Traditional medical X-ray imaging, CT scanning, and cross-specimen acoustic tomography (CSAT) were used to visualize the internal structure of macroporous plaster specimens and calculate the total volume of the macropores. The traditional medical imaging and CT scanning produced highly detailed images that could be used to assess the size and shape of the macropores. The CSAT imaging could be used to approximately locate macropores but shapes could not be distinguished. Only CT scanning and CSAT imaging could be used to determine the volume of the macropores. A rigorous procedure which provided very detailed measurements was used to calculate the macropore volume using the CT scans. The volume of the macropores using CSAT imaging depended upon a compression wave velocity cut-off velocity which varied from specimen to specimen. Future plans are already in-place to further develop the CSAT imaging technique to hopefully provide better macoopre shape identification and macropore volume calculation abilities.
It is well established that the presence of pores of any size, either micropores or macropores, within a rock specimen will have a negative effect on both strength and stiffness. Within microporous rock, the pore space is assumed to be evenly distributed throughout the rock specimen. For the special case of macroporous rock, the macropores may not be evenly distributed throughout the specimen. The properties of macroporous rock are highly dependent on not only the volume of macropores but also the size, shape, and distribution of the macropores (for example [1 and 2]). It is highly desirable to image the internal structure macroporous rock specimens prior to destructive testing to quantify the size, shape, location, and any number of other parameters that could be used to describe the macropores. If this information is known a-priori it would be possible to develop various relationships between macropore parameters and strength and/or stiffness. This paper presents a comparison of twodimensional imaging techniques for both qualifying and quantifying macropore location and volume within plaster of Paris specimens containing regularly shaped Styrofoam inclusions meant to represent macropores.

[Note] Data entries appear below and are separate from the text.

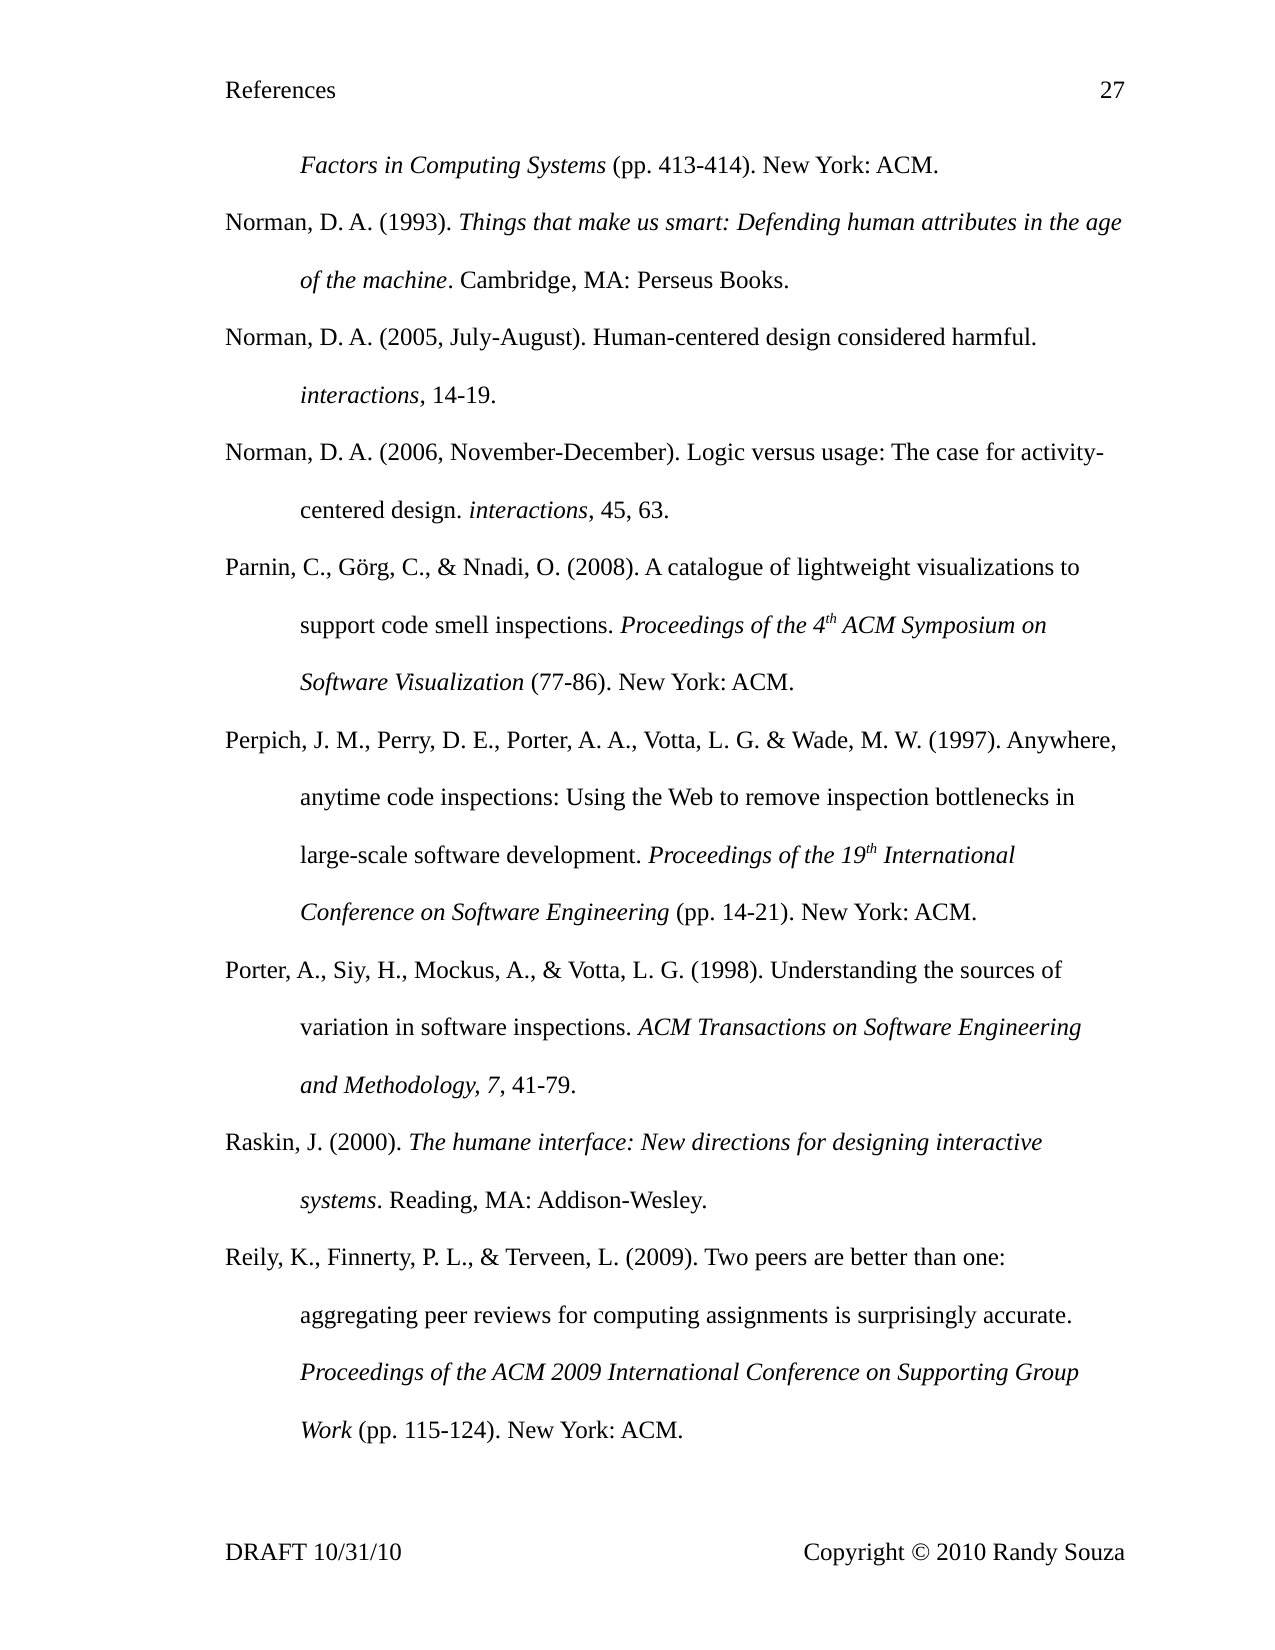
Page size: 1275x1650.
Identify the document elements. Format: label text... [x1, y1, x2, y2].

text Parnin, C., Görg, C., & Nnadi, O. (2008). A catalogue of lightweight visualizations to support code smell inspections. Proceedings of the 4th ACM Symposium on Software Visualization (77-86). New York: ACM. [225, 552, 1125, 696]
text Norman, D. A. (2005, July-August). Human-centered design considered harmful. interactions, 14-19. [225, 322, 1125, 409]
text Raskin, J. (2000). The humane interface: New directions for designing interactive systems. Reading, MA: Addison-Wesley. [225, 1127, 1125, 1214]
text Factors in Computing Systems (pp. 413-414). New York: ACM. [225, 150, 1125, 179]
text Reily, K., Finnerty, P. L., & Terveen, L. (2009). Two peers are better than one: aggregating peer reviews for computing assignments is surprisingly accurate. Proceedings of the ACM 2009 International Conference on Supporting Group Work (pp. 115-124). New York: ACM. [225, 1242, 1125, 1444]
text Norman, D. A. (2006, November-December). Logic versus usage: The case for activity-centered design. interactions, 45, 63. [225, 437, 1125, 524]
text Porter, A., Siy, H., Mockus, A., & Votta, L. G. (1998). Understanding the sources of variation in software inspections. ACM Transactions on Software Engineering and Methodology, 7, 41-79. [225, 955, 1125, 1099]
text Perpich, J. M., Perry, D. E., Porter, A. A., Votta, L. G. & Wade, M. W. (1997). Anywhere, anytime code inspections: Using the Web to remove inspection bottlenecks in large-scale software development. Proceedings of the 19th International Conference on Software Engineering (pp. 14-21). New York: ACM. [225, 725, 1125, 926]
text Norman, D. A. (1993). Things that make us smart: Defending human attributes in the age of the machine. Cambridge, MA: Perseus Books. [225, 207, 1125, 294]
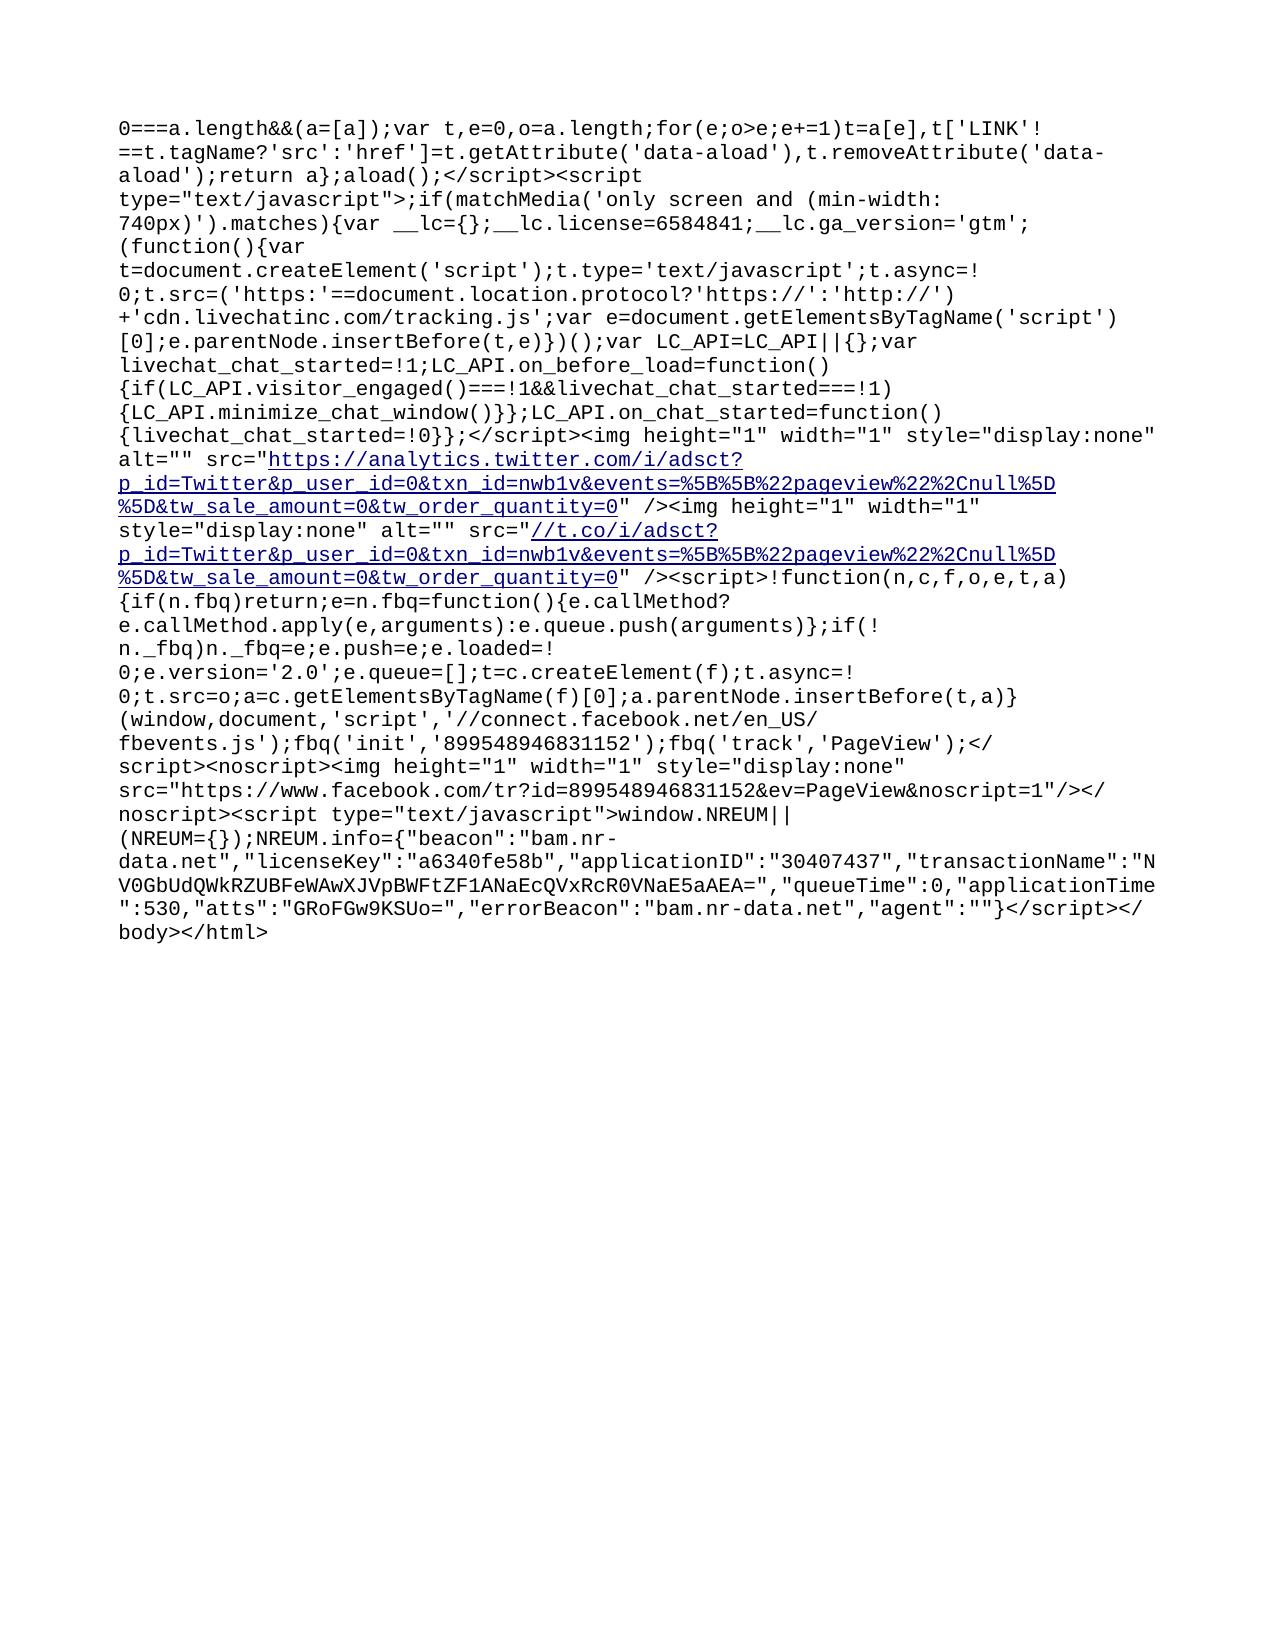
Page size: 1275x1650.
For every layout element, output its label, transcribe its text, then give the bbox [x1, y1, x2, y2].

Seven specimens were produced for this study. The specimens were made from plaster of Paris and contained regularly shaped Styrofoam inclusions. The inclusions were meant to represent macropores. The specimens were designed to include a variety of simple macropore shapes (specimen 1 and 7), a variety of similarly shaped macropores (specimen 2 and specimen 6), a variety of similarly sized macropores (specimen 4 and specimen 5), and a variety macropores with the same shape but different sizes (specimen 6). The one notable exception to this list is specimen 3. This specimen was meant to be the test case; the specimen contains a number of the same sized simple shape of inclusions. The macropore volumes presented in Table 1 should be considered approximate volumes. The cone shaped macropores were really not true cones but were truncated cones; the top ends of the cones did not come to a point but were cut-off so they had a flat top.